Re: Instrumentation and RCU

From: Paul E. McKenney
Date: Tue Mar 10 2020 - 12:54:44 EST


On Mon, Mar 09, 2020 at 06:40:45PM -0700, Alexei Starovoitov wrote:
> On Mon, Mar 09, 2020 at 02:37:40PM -0400, Mathieu Desnoyers wrote:
> > >
> > > But what's relevant is the tracer overhead which is e.g. inflicted
> > > with todays trace_hardirqs_off/on() implementation because that
> > > unconditionally uses the rcuidle variant with the scru/rcu_irq dance
> > > around every tracepoint.
> >
> > I think one of the big issues here is that most of the uses of
> > trace_hardirqs_off() are from sites which already have RCU watching,
> > so we are doing heavy-weight operations for nothing.
>
> I think kernel/trace/trace_preemptirq.c created too many problems for the
> kernel without providing tangible benefits. My understanding no one is using it
> in production. It's a tool to understand how kernel works. And such debugging
> tool can and should be removed.
>
> One of Thomas's patches mentioned that bpf can be invoked from hardirq and
> preempt tracers. This connection doesn't exist in a direct way, but
> theoretically it's possible. There is no practical use though and I would be
> happy to blacklist such bpf usage at a minimum.
>
> > We could use the approach proposed by Peterz's and Steven's patches to basically
> > do a lightweight "is_rcu_watching()" check for rcuidle tracepoint, and only enable
> > RCU for those cases. We could then simply go back on using regular RCU like so:
> >
> > #define __DO_TRACE(tp, proto, args, cond, rcuidle) \
> > do { \
> > struct tracepoint_func *it_func_ptr; \
> > void *it_func; \
> > void *__data; \
> > bool exit_rcu = false; \
> > \
> > if (!(cond)) \
> > return; \
> > \
> > if (rcuidle && !rcu_is_watching()) { \
> > rcu_irq_enter_irqson(); \
> > exit_rcu = true; \
> > } \
> > preempt_disable_notrace(); \
> > it_func_ptr = rcu_dereference_raw((tp)->funcs); \
> > if (it_func_ptr) { \
> > do { \
> > it_func = (it_func_ptr)->func; \
> > __data = (it_func_ptr)->data; \
> > ((void(*)(proto))(it_func))(args); \
> > } while ((++it_func_ptr)->func); \
> > } \
> > preempt_enable_notrace(); \
> > if (exit_rcu) \
> > rcu_irq_exit_irqson(); \
> > } while (0)
>
> I think it's a fine approach interim.
>
> Long term sounds like Paul is going to provide sleepable and low overhead
> rcu_read_lock_for_tracers() that will include bpf.

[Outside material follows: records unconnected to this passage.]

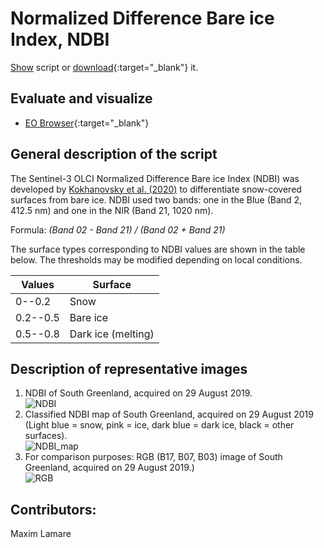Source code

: 
# Normalized Difference Bare ice Index, NDBI  

<a href="#" id='togglescript'>Show</a> script or [download](script.js){:target="_blank"} it.  
<div id='script_view' style="display:none">  
{% highlight javascript %}  
      {% include_relative script.js %}  
{% endhighlight %}  

</div>  

## Evaluate and visualize  
 - [EO Browser](https://sentinelshare.page.link/sRYg){:target="_blank"}   


## General description of the script  

The Sentinel-3 OLCI Normalized Difference Bare ice Index (NDBI) was developed by [Kokhanovsky et al. (2020)](https://www.mdpi.com/2072-4292/11/19/2280) to differentiate snow-covered surfaces from bare ice. NDBI used two bands: one in the Blue (Band 2, 412.5 nm)  and one in the NIR (Band 21, 1020 nm).  

Formula:
_(Band 02 - Band 21) / (Band 02 + Band 21)_

 The surface types corresponding to NDBI values are shown in the table below. The thresholds may be modified depending on local conditions.
    
| Values| Surface |
|--|--|
| 0--0.2 | Snow |
| 0.2--0.5 | Bare ice |
| 0.5--0.8 | Dark ice (melting) |


## Description of representative images  

1. NDBI of South Greenland, acquired on 29 August 2019.  
![NDBI](fig/fig1.png)   
2. Classified NDBI map of South Greenland, acquired on 29 August 2019 (Light blue = snow, pink = ice, dark blue = dark ice, black = other surfaces).  
![NDBI_map](fig/fig2.png)  
3. For comparison purposes: RGB (B17, B07, B03) image of South Greenland, acquired on 29 August 2019.)  
![RGB](fig/fig3.png)  

## Contributors:  
Maxim Lamare
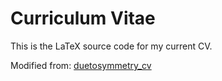 # Curriculum Vitae

This is the LaTeX source code for my current CV.

Modified from: [duetosymmetry_cv](https://github.com/duetosymmetry/cv)
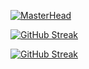 [![MasterHead](https://res.cloudinary.com/practicaldev/image/fetch/s--WXI5d2Ru--/c_limit%2Cf_auto%2Cfl_progressive%2Cq_66%2Cw_800/https://media1.tenor.com/images/0c34272909ee2a4db5606a014082312b/tenor.gif%3Fitemid%3D15828752)]([your_github_link](https://github.com/giorgigelashvili12))

[![GitHub Streak](https://github-readme-streak-stats.herokuapp.com?user=giorgigelashvili12&theme=dracula&date_format=M%20j%5B%2C%20Y%5D&hide_current_streak=true&hide_longest_streak=true)](https://git.io/streak-stats)

<a href="https://git.io/streak-stats"><img src="https://github-readme-streak-stats.herokuapp.com?user=Gio&theme=dracula&date_format=M%20j%5B%2C%20Y%5D" alt="GitHub Streak" /></a>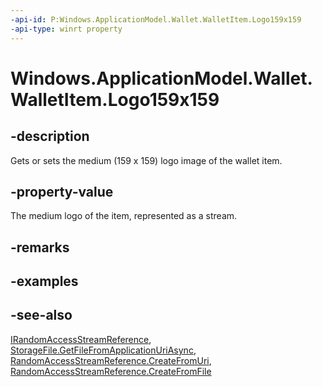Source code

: ----api-id: P:Windows.ApplicationModel.Wallet.WalletItem.Logo159x159
-api-type: winrt property
---<!-- Property syntaxpublic Windows.Storage.Streams.IRandomAccessStreamReference Logo159x159 { get;  set; }--># Windows.ApplicationModel.Wallet.WalletItem.Logo159x159## -descriptionGets or sets the medium (159 x 159) logo image of the wallet item.## -property-valueThe medium logo of the item, represented as a stream.## -remarks## -examples## -see-also[IRandomAccessStreamReference](../windows.storage.streams/irandomaccessstreamreference.md), [StorageFile.GetFileFromApplicationUriAsync](../windows.storage/storagefile_getfilefromapplicationuriasync.md), [RandomAccessStreamReference.CreateFromUri](../windows.storage.streams/randomaccessstreamreference_createfromuri.md), [RandomAccessStreamReference.CreateFromFile](../windows.storage.streams/randomaccessstreamreference_createfromfile.md)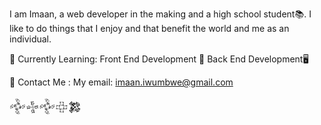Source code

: I am Imaan, a web developer in the making and a high school student📚. 
I like to do things that I enjoy and that benefit the world
and me as an individual. 

🌱 Currently Learning:
Front End Development 🤖
Back End Development🖥


👾 Contact Me :
My email: imaan.iwumbwe@gmail.com
 
𒅒𒈔𒅒𒇫𒄆

<!---
DevJedi1/DevJedi1 is a ✨ special ✨ repository because its `README.md` (this file) appears on your GitHub profile.
You can click the Preview link to take a look at your changes.
--->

It now builds without errors, so the obvious problems are taken care of...

Working on the less-obvious errors as rcutorture encounters them.

> My understanding that this new rcu flavor won't have "idle" issues,
> so rcu_is_watching() checks will not be necessary.

True. However, if the from-idle code invokes other code relying on
vanilla RCU, such checks are still required. But I must let others
weigh in on this.

> And if we remove trace_preemptirq.c the only thing left will be Thomas's points
> 1 (low level entry) and 2 (breakpoints) that can be addressed without
> creating fancy .text annotations and teach objtool about it.

And the intent is to cover these cases as well. Of course, we all know
which road is paved with good intentions. ;-)

> In the mean time I've benchmarked srcu for sleepable bpf and it's quite heavy.
> srcu_read_lock+unlock roughly adds 10x execution cost to trivial bpf prog.
> I'm proceeding with it anyway, but really hoping that
> rcu_read_lock_for_tracers() will materialize soon.

OK, 10x is a bit on the painful side!

Thanx, Paul

> In general I'm sceptical that .text annotations will work. Let's say all of
> idle is a red zone. But a ton of normal functions are called when idle. So
> objtool will go and mark them as red zone too. This way large percent of the
> kernel will be off limits for tracers. Which is imo not a good trade off. I
> think addressing 1 and 2 with explicit notrace/nokprobe annotations will cover
> all practical cases where people can shot themselves in a foot with a tracer. I
> realize that there will be forever whack-a-mole game and these annotations will
> never reach 100%. I think it's a fine trade off. Security is never 100% either.
> Tracing is never going to be 100% safe too.